Unzufrieden, aber glücklich

Der Himmel ist streifenfrei blau. Schon seit Wochen fliegen kaum noch Flugzeuge. Die Menschen bleiben zu Hause, haben keine andere Wahl, dürfen nicht mehr die Welt bereisen, die Staaten haben die Freiheiten begrenzt. Aufgehoben sind auch die Bürgerfreiheiten, für die eine Gesellschaft Jahrhunderte gekämpft hatte. Versammlungsverbote allenthalben. Ohne Murren haben Milliarden eingesehen, es geht wohl nicht anders, damit mehr überleben können. Pandemische Zeiten. So denkt er jetzt über das verlorene Jahr, wie es später genannt werden wird. Die Zäsur.

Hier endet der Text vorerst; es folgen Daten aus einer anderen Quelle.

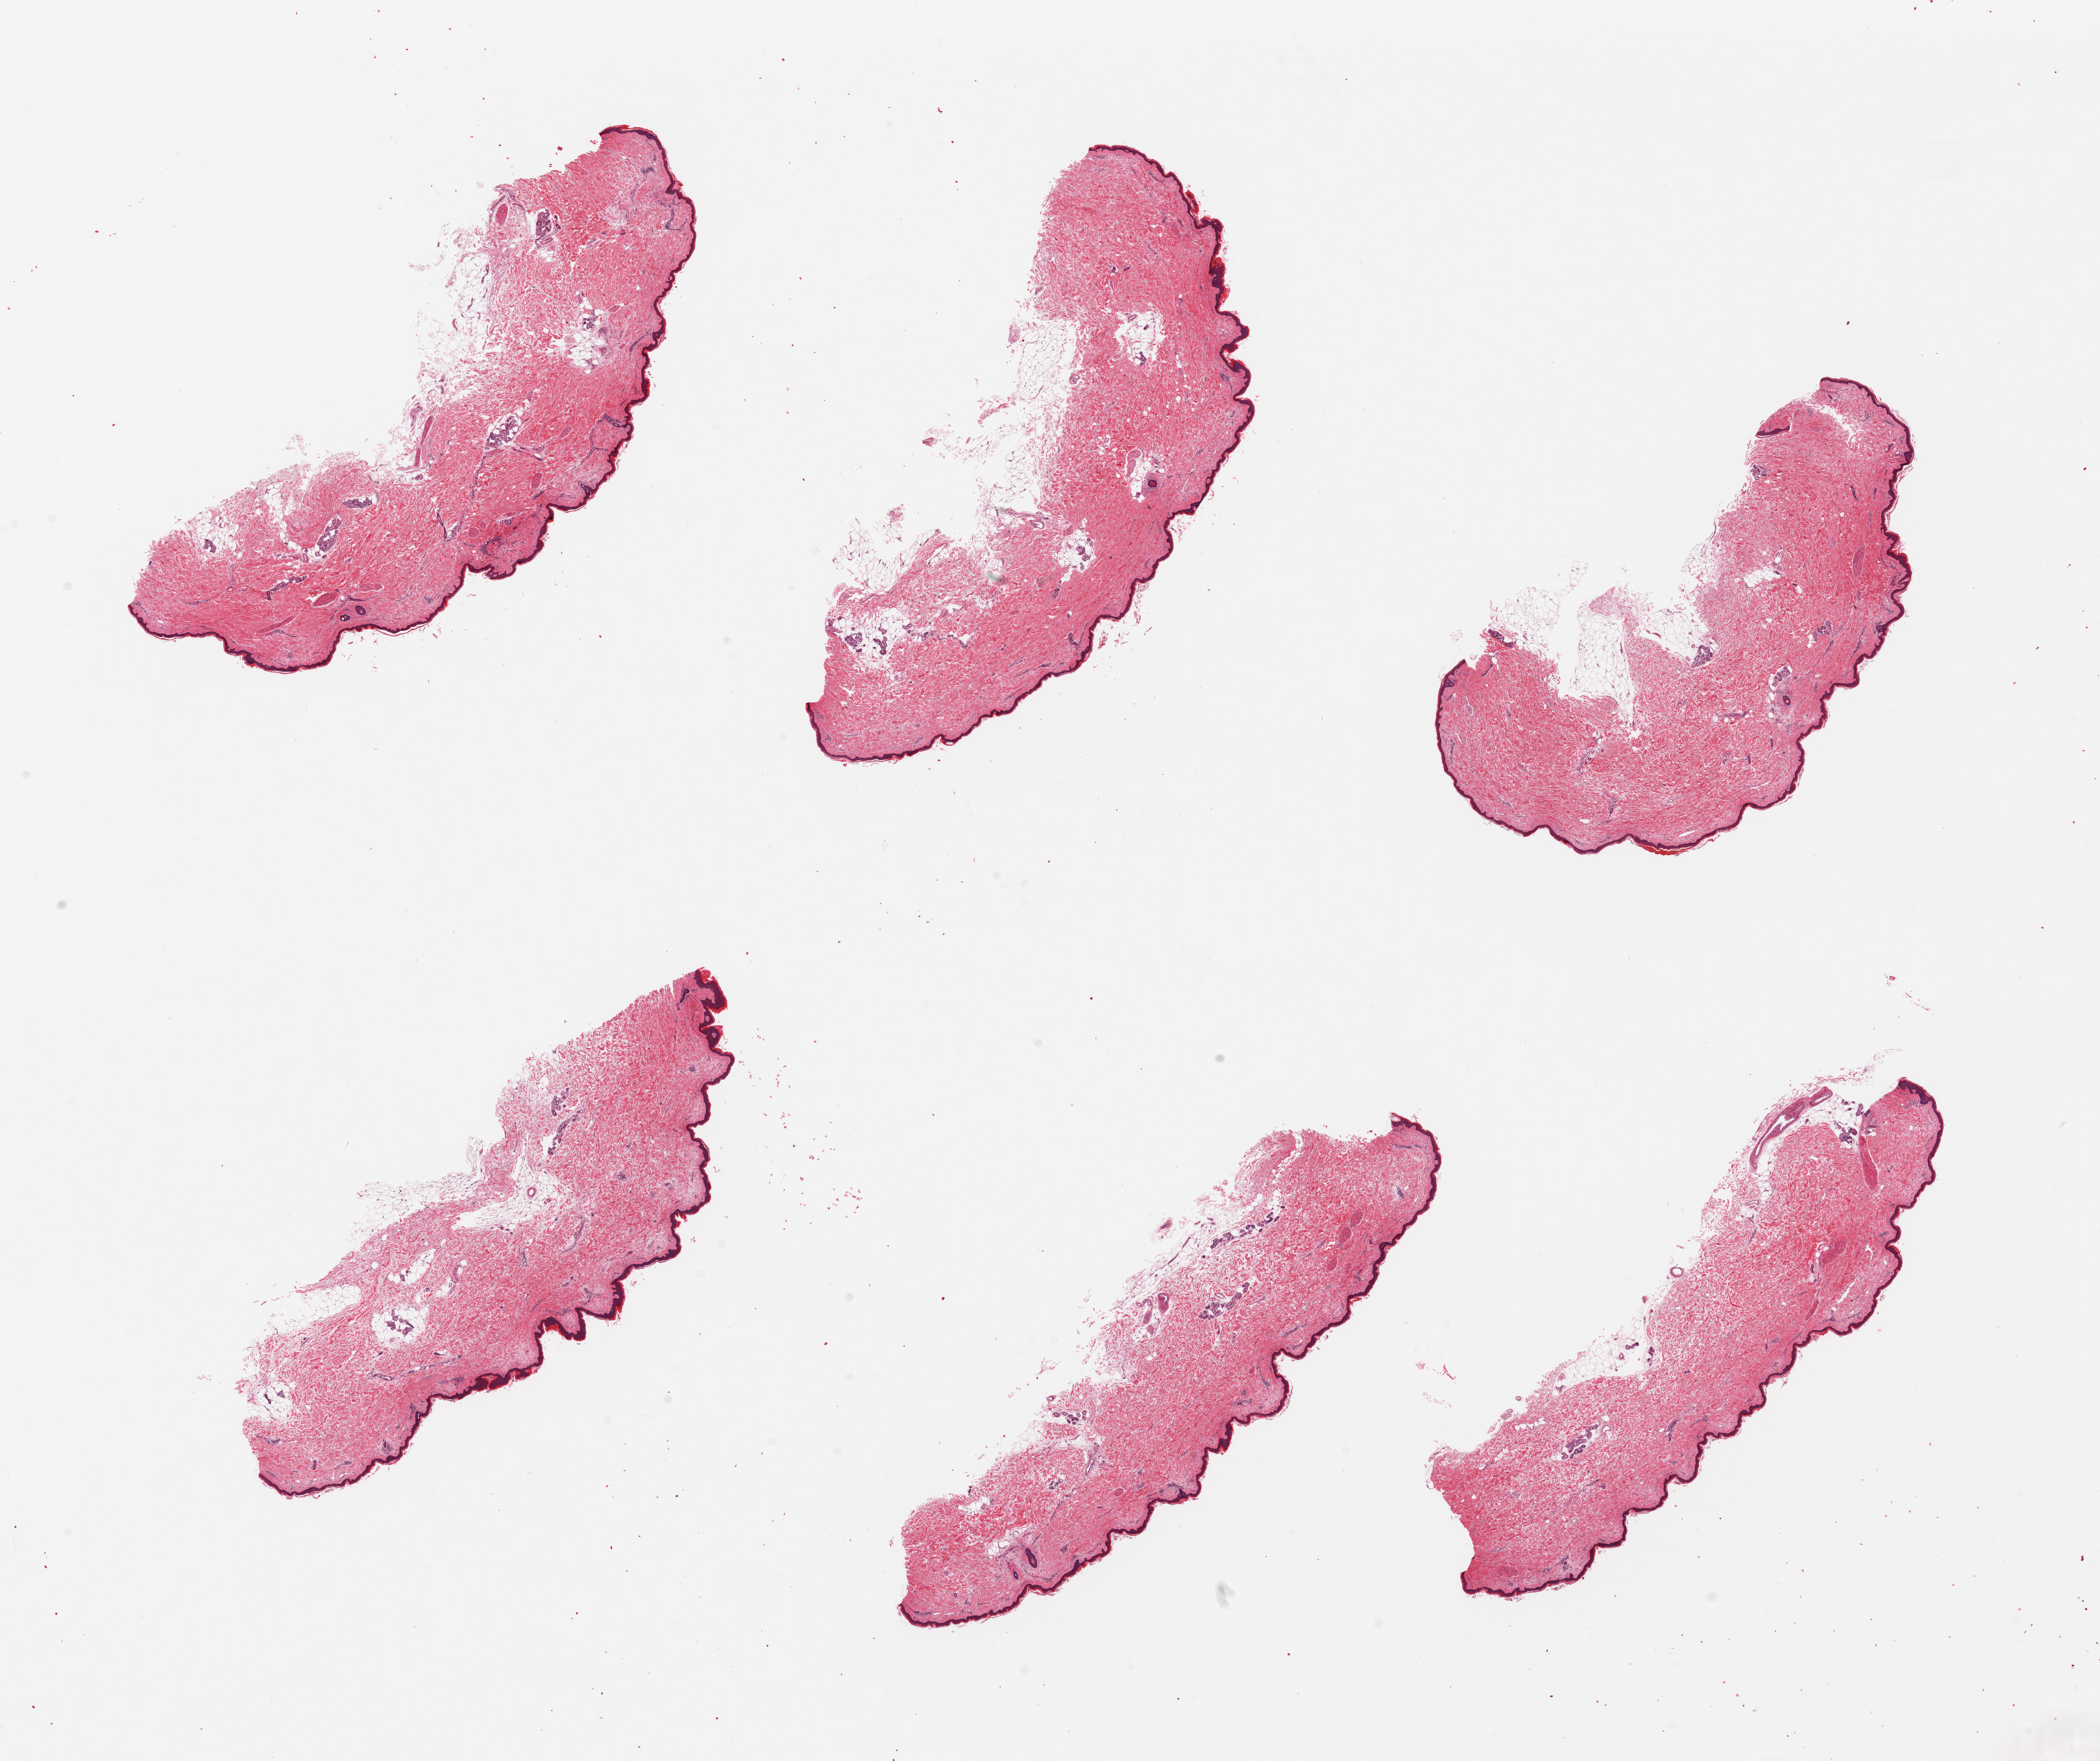
Whole-slide image, haematoxylin and eosin stain — shown as a low-resolution overview of the whole scanned area (about 25.6 x 21.5 mm), PAXgene-fixed, paraffin-embedded tissue, sampled site (target tissue): skin of lower leg, donor tissue sample. Donor sex: female.
Pathologist's review note for this sample: 6 pieces, minimal dermal fat; squamous epithelium is ~50microns.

Herr Nipp ist früh aufgewacht, hat geduscht, die Arbeitskleidung angezogen, das Frühstück in aller Ruhe genossen, immer wieder den Blick auf seinen Garten gerichtet. Ruhender Blick, entspannt und liebevoll auf den knospenden Pflanzen, den Bäumen, die bald ihre Blütenpracht vollends zeigen würden. Kirsche und Äpfel jedenfalls, auch die Quitte, die er arg hatte beschneiden müssen, nur die vorlaute Pflaume hatte bereits begonnen, ihre schlohen Blütenblätter im Garten zu verteilen, schade eigentlich, dass die Bäume niemals gemeinsam blühen, dachte er. Andererseits hatte der Garten auf diese Weise eine längere Blütezeit. Zwei widerstrebende Gedanken. Genau diese Momente, wenn die ersten Frühlingssonnenstrahlen langsam die feuchte Morgenkälte vertrieb, genoss er, trank dabei seinen bescheidenen Milchkaffee und aß Löffel um Löffel das viel zu süße Müsli. Momente des Glücks. Wer hätte in dieser Zeit schon solche Morgenstunden? Wer könne sie denn dann überhaupt genießen? Wer sähe denn wohl die vielen Kleinigkeiten, die verschiedenen frühen Blüher, die Leberblümchen, den violetten und weißen Lärchensporn, die sattblauen Scilla, die gelben Schlüsselblumen? Wer beobachtete denn wohl die unscheinbaren Vögel, bemerkte die Reste der Farne vom letzten Jahr, die jetzt ihre Sporen verteilten? Herr Nipp war unzufrieden, gleich aufbrechen zu müssen, aber er hatte den anderen versprochen zu helfen. Das war allerdings letztlich genau sein Lebensgefühl, unzufrieden, aber glücklich.